# DOCUMENT PASSAGE:
_____

Sun, 01 Jan 1995 19:07:35 GMT  
 A very small idea: skipping the arity satisfaction check

Quote:

>A very small but nice thought occurred to me when working on our compiler.

>TIM-like evaluation models for functional languages often have two entry
>points for each function:

> [...]

>The Very Small Idea is this: you can get enough information from the type
>to do almost everything you want.

>Suppose you import a function f with type

>    f :: t1 -> t2 -> Int

>Then it certainly can't have arity more than 2!  So if you see f applied
>to 2 arguments, you can use f's direct entry point.

> [...]

>My only claim is that the scheme is simple, dead easy to implement, and I
>believe it catches a lot of cases (that is, the annotation scheme will only
>catch a few more cases, except in contrived programs).

I'd claim that it depends on program style.  If you use a lot of
higher-order functions, then this scheme will have a much higher
"failure" rate.  But for mainly first-order programs you will
catch most cases.

As an alternative, you could *compile* multiple entry points up to the
number of type arrows.  Now you know when compiling a function which
of these entry points are "fast" and which "slow", so entry points for
different arities can be aliased to the correct entry.

I claim that this catches *all* cases that arity annotations will
*without needing these annotations*.  The argument satisfaction test
is still necessary, of course, to handle partial applications.

        f :: a -> (a -> (a -> b)) -> a -> b
        f a g = g a

        f_0:
        f_1:
        f_slow:
                argument satisfaction check

        f_2:
        f_3:
        f_fast:
                code to evaluate f

When compiling code in another module, simply call f_0, f_1, f_2, f_3 or
f_fast depending on the number of arguments that f is applied to:
0, 1, 2, 3, or more than 3.

Kevin
--

                                                           ^^^



Sun, 01 Jan 1995 19:46:44 GMT  
 A very small idea: skipping the arity satisfaction check

Quote:

>As an alternative, you could *compile* multiple entry points up to the
>number of type arrows.  Now you know when compiling a function which
>of these entry points are "fast" and which "slow", so entry points for
>different arities can be aliased to the correct entry.

>I claim that this catches *all* cases that arity annotations will
>*without needing these annotations*.  The argument satisfaction test
>is still necessary, of course, to handle partial applications.

_____

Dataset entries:
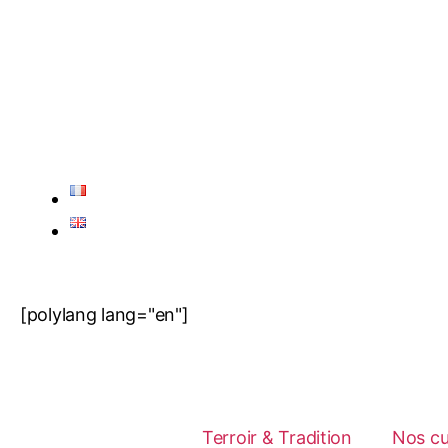
[polylang lang="en"]
Terroir & Tradition
Nos c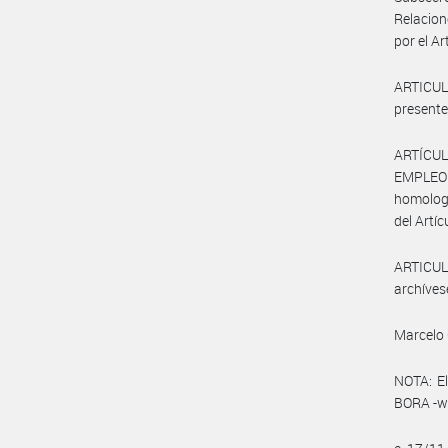
Relacion
por el Ar
ARTICULO
presente
ARTÍCUL
EMPLEO Y
homologa
del Artíc
ARTICULO
archíves
Marcelo 
NOTA: El
BORA -ww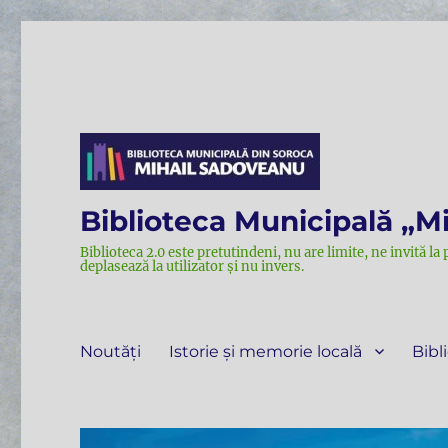
Biblioteca Municipală „M
Biblioteca 2.0 este pretutindeni, nu are limite, ne invită la 
deplasează la utilizator și nu invers.
Noutăți
Istorie și memorie locală
Bibl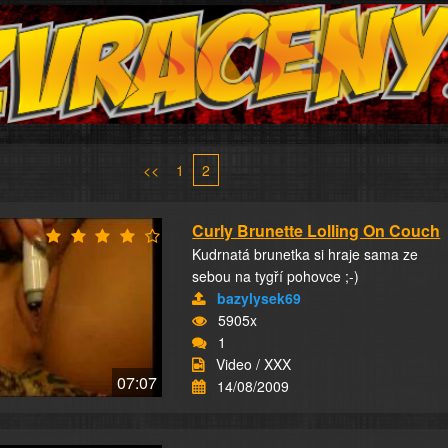
<<
1
2
Curly Brunette Lolling On Couch
Kudrnatá brunetka si hraje sama ze
sebou na tygří pohovce ;-)
bazylysek69
5905x
1
Video / XXX
07:07
14/08/2009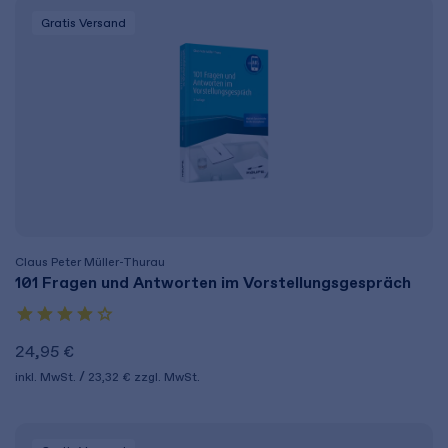
Gratis Versand
Claus Peter Müller-Thurau
101 Fragen und Antworten im Vorstellungsgespräch
24,95 €
inkl. MwSt.
23,32 €
zzgl. MwSt.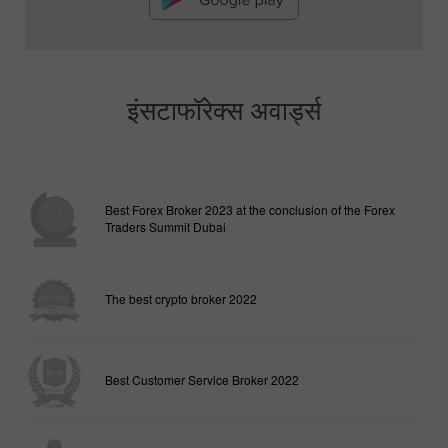
इंसटाफॉरेक्स अवार्ड्स
Best Forex Broker 2023 at the conclusion of the Forex
Traders Summit Dubai
The best crypto broker 2022
Best Customer Service Broker 2022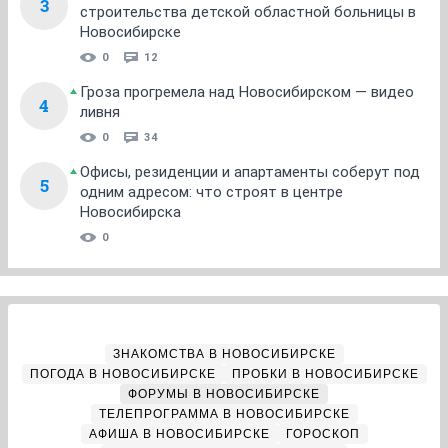
3
строительства детской областной больницы в
Новосибирске
0
12
Гроза прогремела над Новосибирском — видео
4
ливня
0
34
Офисы, резиденции и апартаменты соберут под
5
одним адресом: что строят в центре
Новосибирска
0
ЗНАКОМСТВА В НОВОСИБИРСКЕ
ПОГОДА В НОВОСИБИРСКЕ
ПРОБКИ В НОВОСИБИРСКЕ
ФОРУМЫ В НОВОСИБИРСКЕ
ТЕЛЕПРОГРАММА В НОВОСИБИРСКЕ
АФИША В НОВОСИБИРСКЕ
ГОРОСКОП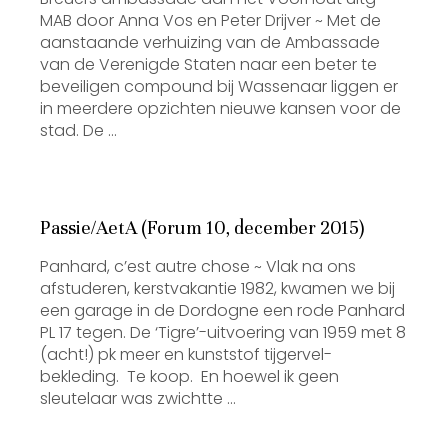
MAB door Anna Vos en Peter Drijver ~ Met de
aanstaande verhuizing van de Ambassade
van de Verenigde Staten naar een beter te
beveiligen compound bij Wassenaar liggen er
in meerdere opzichten nieuwe kansen voor de
stad. De …
Passie/AetA (Forum 10, december 2015)
Panhard, c’est autre chose ~ Vlak na ons
afstuderen, kerstvakantie 1982, kwamen we bij
een garage in de Dordogne een rode Panhard
PL 17 tegen. De ‘Tigre’-uitvoering van 1959 met 8
(acht!) pk meer en kunststof tijgervel-
bekleding. Te koop. En hoewel ik geen
sleutelaar was zwichtte …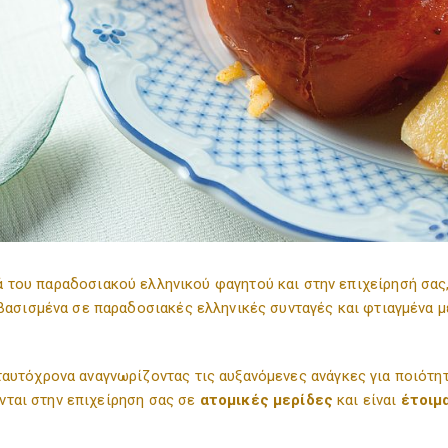
Εμπορικής προώθησης
9
της Δήλωσης για τα Cookies στην ιστοσελίδα μας.
Μάθετε περισσότερα σχετικά με το ποιοι είμαστε, με το πως μπορείτε να
Αταξινόμητα
0
επικοινωνήσετε μαζί μας και με το πως επεξεργαζόμαστε τα προσωπικά δεδομένα
στην Πολιτική Προστασίας Προσωπικών Δεδομένων μας. Παρακαλούμε αναφέρετε το
αναγνωριστικό και την ημερομηνία της συναίνεσής σας όταν επικοινωνείτε μαζί μας
σχετικά με τη συναίνεσή σας.
Η δήλωση Cookie ενημερώθηκε τελευταία φορά στις 1/71/2026 από το
Cookiebot
ΝΑ ΕΠΙΤΡΈΠΟΝΤΑΙ ΌΛΑ
ΕΠΙΤΡΈΠΕΤΑΙ Η ΕΠΙΛΟΓΉ
ά του παραδοσιακού ελληνικού φαγητού και στην επιχείρησή σας
βασισμένα σε παραδοσιακές ελληνικές συνταγές και φτιαγμένα με
αυτόχρονα αναγνωρίζοντας τις αυξανόμενες ανάγκες για ποιότητα,
νται στην επιχείρηση σας σε
ατομικές μερίδες
και είναι
έτοιμ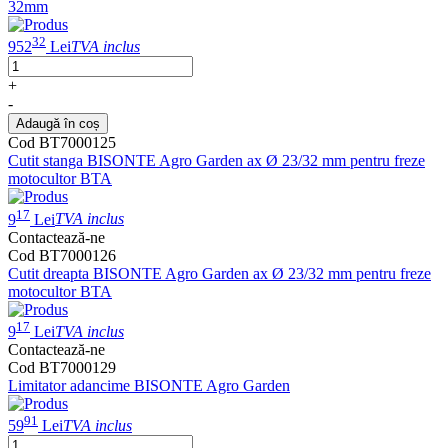
32mm
32
952
Lei
TVA inclus
+
-
Adaugă în coș
Cod BT7000125
Cutit stanga BISONTE Agro Garden ax Ø 23/32 mm pentru freze
motocultor BTA
17
9
Lei
TVA inclus
Contactează-ne
Cod BT7000126
Cutit dreapta BISONTE Agro Garden ax Ø 23/32 mm pentru freze
motocultor BTA
17
9
Lei
TVA inclus
Contactează-ne
Cod BT7000129
Limitator adancime BISONTE Agro Garden
91
59
Lei
TVA inclus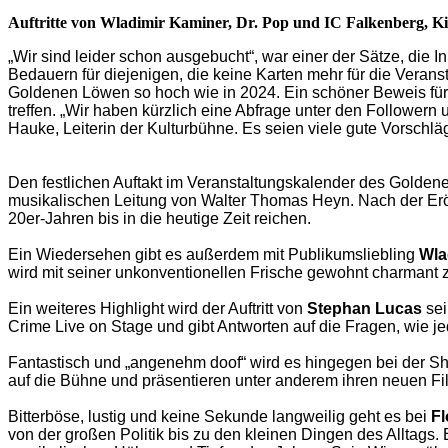
Auftritte von Wladimir Kaminer, Dr. Pop und IC Falkenberg, K
„Wir sind leider schon ausgebucht“, war einer der Sätze, 
Bedauern für diejenigen, die keine Karten mehr für die Veran
Goldenen Löwen so hoch wie in 2024. Ein schöner Beweis für 
treffen. „Wir haben kürzlich eine Abfrage unter den Followern
Hauke, Leiterin der Kulturbühne. Es seien viele gute Vorsch
Den festlichen Auftakt im Veranstaltungskalender des Golde
musikalischen Leitung von Walter Thomas Heyn. Nach der Eröf
20er-Jahren bis in die heutige Zeit reichen.
Ein Wiedersehen gibt es außerdem mit Publikumsliebling
Wla
wird mit seiner unkonventionellen Frische gewohnt charmant 
Ein weiteres Highlight wird der Auftritt von
Stephan Lucas
sei
Crime Live on Stage und gibt Antworten auf die Fragen, wie je
Fantastisch und „angenehm doof“ wird es hingegen bei der Sh
auf die Bühne und präsentieren unter anderem ihren neuen F
Bitterböse, lustig und keine Sekunde langweilig geht es bei
Fl
von der großen Politik bis zu den kleinen Dingen des Alltags. 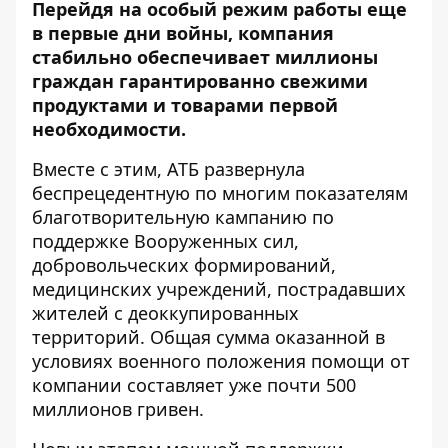
Перейдя на особый режим работы еще
в первые дни войны, компания
стабильно обеспечивает миллионы
граждан гарантированно свежими
продуктами и товарами первой
необходимости.
Вместе с этим, АТБ развернула
беспрецедентную по многим показателям
благотворительную кампанию по
поддержке Вооруженных сил,
добровольческих формирований,
медицинских учреждений, пострадавших
жителей с деоккупированных
территорий. Общая сумма оказанной в
условиях военного положения помощи от
компании составляет уже почти 500
миллионов гривен.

_____

# PROMPT 1:
Please answer these questions about the arity-check thread:
(a) According to the quoted post, what is the highest arity an imported function with type "f :: t1 -> t2 -> Int" can have?
(b) For programs that use a lot of higher-order functions, what does the reply say about the scheme's "failure" rate?
(c) Which entry point is called when f is applied to more than 3 arguments?
# PROMPT 2:
Write the next part of the arity-check thread, picking up right after its final quoted line.

# TASK OUTPUT 1:
(a) 2
(b) It will be much higher.
(c) f_fast

# TASK OUTPUT 2:
>    f :: a -> (a -> (a -> b)) -> a -> b
>    f a g = g a

>    f_0:
>    f_1:
>    f_slow:
>            argument satisfaction check

>    f_2:
>    f_3:
>    f_fast:
>            code to evaluate f

>When compiling code in another module, simply call f_0, f_1, f_2, f_3 or
>f_fast depending on the number of arguments that f is applied to:
>0, 1, 2, 3, or more than 3.

You can avoid the argument satisfaction test even for partial
applications.  

The scheme
==========

Compile evaluation methods for partial application, full application,
and overfull application.

        partial methods
        --------------
        f_0_1   : closured 0 arguments, applied 1 arguments

        full methods
        -----------
        f_0_2   : closured 0 arguments, applied 2 arguments
        f_1_1   : closured 1 arguments, applied 1 arguments

        overfull methods
        ----------------
        f_0_3   : closured 0 arguments, applied 3 arguments
        f_1_2   : closured 1 arguments, applied 2 arguments
        f_2_1   : closured 2 arguments, applied 1 arguments

(The overfull entrys are required in a strict environment, where

        f a g x = g a x         not equivalent to
        f a g   = g a

i.e. "eta-enrichment" is not allowed.)

Now build a method table for f:

        CODE eval_methods_f[] = {
                f_0_1,f_0_2,f_0_3,
                f_1_1,f_1_2,
                f_2_1
        };

The initial closure for f is a data structure of the form

        struct clos_f {
                CODE methods = eval_methods_f;
                CODE direct_entry = <<point to the direct entry of f>>;
                OBJ arg1, arg2;
        };

For the evaluation of some closure to i arguments, code:

        (closure->methods[i-1])(closure,a1,...,ai)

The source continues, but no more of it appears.